Roma 2027, la Lega presenta dieci proposte per ripensare la mobilità della Capitale
Dai parcheggi di scambio al trasporto pubblico accessibile, fino ai collegamenti rapidi sul Gra: il partito apre il confronto sulle infrastrutture urbane in vista delle prossime amministrative
La mobilità torna al centro del dibattito politico romano in vista del 2027. La Lega ha avviato un confronto programmatico dedicato al futuro dei trasporti nella Capitale, presentando un pacchetto di dieci proposte pensate per intervenire su alcuni dei nodi storici della città: traffico, collegamenti pubblici, parcheggi di scambio, logistica urbana e infrastrutture ferroviarie.
Durante l’incontro è stato affrontato anche il tema dell’utilizzo delle risorse del PNRR, considerate decisive per realizzare interventi capaci di incidere davvero sulla vita quotidiana dei cittadini. Tra le priorità indicate c’è la necessità di rafforzare il sistema degli scambi tra auto privata e trasporto pubblico, settore che secondo la Lega non avrebbe ricevuto finora risposte adeguate.
A sottolinearlo è stato Cantiani, che ha criticato l’assenza di nuovi parcheggi e opere di interscambio realizzate negli ultimi anni. Secondo l’esponente leghista, l’intervento più significativo resta il sottovia dell’Arco di Travertino, opera portata avanti grazie al coinvolgimento del Ministero delle Infrastrutture.

Le dieci proposte per la mobilità di Roma
Il piano illustrato dalla Lega mette insieme interventi diversi, con l’obiettivo di costruire una visione più ampia della mobilità urbana. Tra i punti principali c’è l’accessibilità completa del trasporto pubblico, così da rendere bus, tram, metro e stazioni realmente fruibili anche da persone con disabilità, anziani e famiglie.
Un altro capitolo riguarda il potenziamento dei parcheggi di scambio, considerati fondamentali per ridurre l’ingresso delle auto private nelle aree più congestionate della città.

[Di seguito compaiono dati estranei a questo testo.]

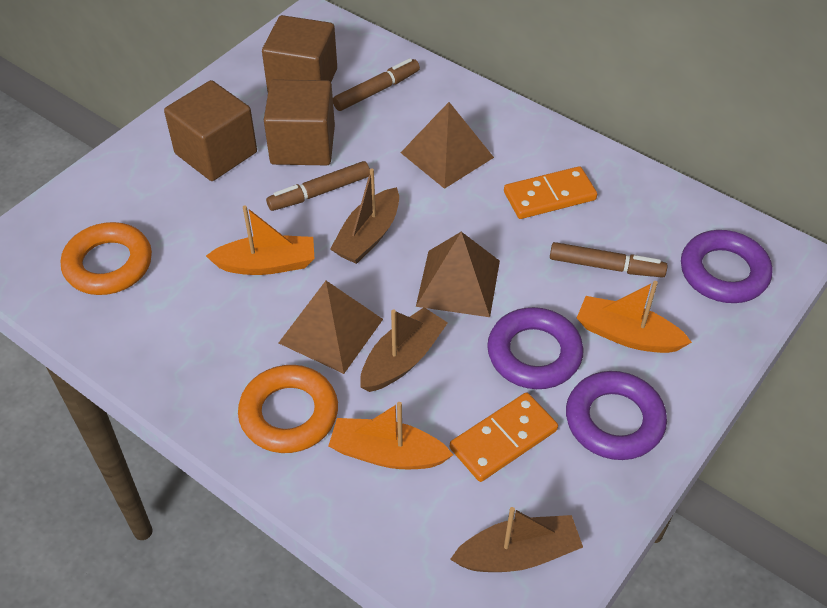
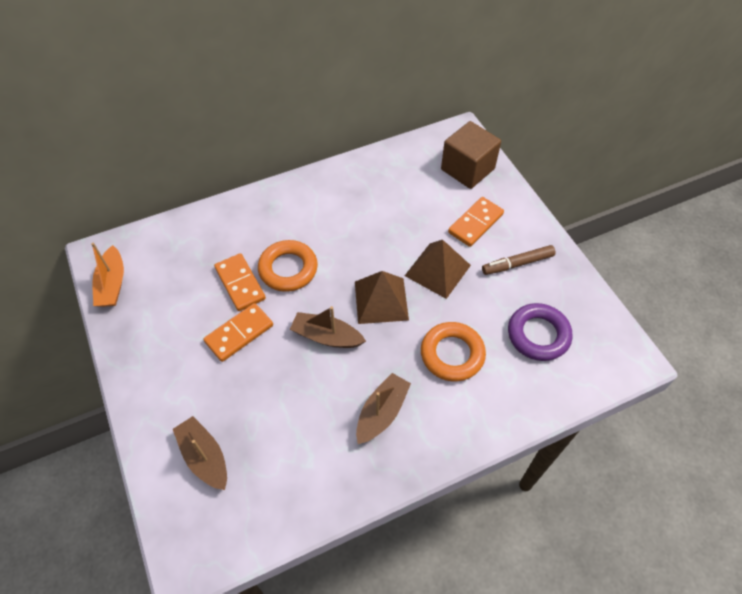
brown cube: [164,80,257,181] [262,15,337,91] [264,79,335,165] = 3 -> [441,121,501,189] = 1
brown marker: [266,161,370,211] [333,58,420,111] [550,242,668,278] = 3 -> [482,245,556,275] = 1
brown pyramid: [279,281,383,374] [401,102,494,189] [416,232,500,317] = 3 -> [355,271,409,324] [405,240,471,299] = 2
orange boat: [206,205,314,275] [329,402,453,469] [577,281,692,353] = 3 -> [91,243,124,307] = 1
orange domino: [450,392,558,482] [504,166,597,219] = 2 -> [203,303,273,362] [214,253,266,311] [448,197,504,247] = 3
purple ring: [487,307,583,389] [566,371,667,460] [681,230,772,303] = 3 -> [508,303,572,361] = 1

La Lega propone anche di valorizzare le linee ferroviarie regionali, trasformandole di fatto in vere metropolitane di superficie al servizio dei quartieri romani e dell’area metropolitana.
Nel documento trovano spazio anche la regolamentazione della mobilità sharing, il completamento dell’anello ferroviario, una nuova programmazione del trasporto pubblico locale e un piano aggiornato per la logistica urbana, tema particolarmente delicato in una città dove consegne, traffico commerciale e mobilità privata finiscono spesso per sovrapporsi.
Tra le proposte figurano poi interventi per alleggerire la pressione del traffico sulle grandi arterie consolari, l’estensione dell’alta velocità fino all’aeroporto di Fiumicino e la realizzazione di sistemi di collegamento rapidi lungo il Grande Raccordo Anulare.
Per la Lega, il confronto aperto sulla mobilità rappresenta uno dei primi passaggi del percorso politico verso Roma 2027, con l’obiettivo di costruire un programma amministrativo centrato su infrastrutture, trasporto pubblico e maggiore efficienza negli spostamenti cittadini.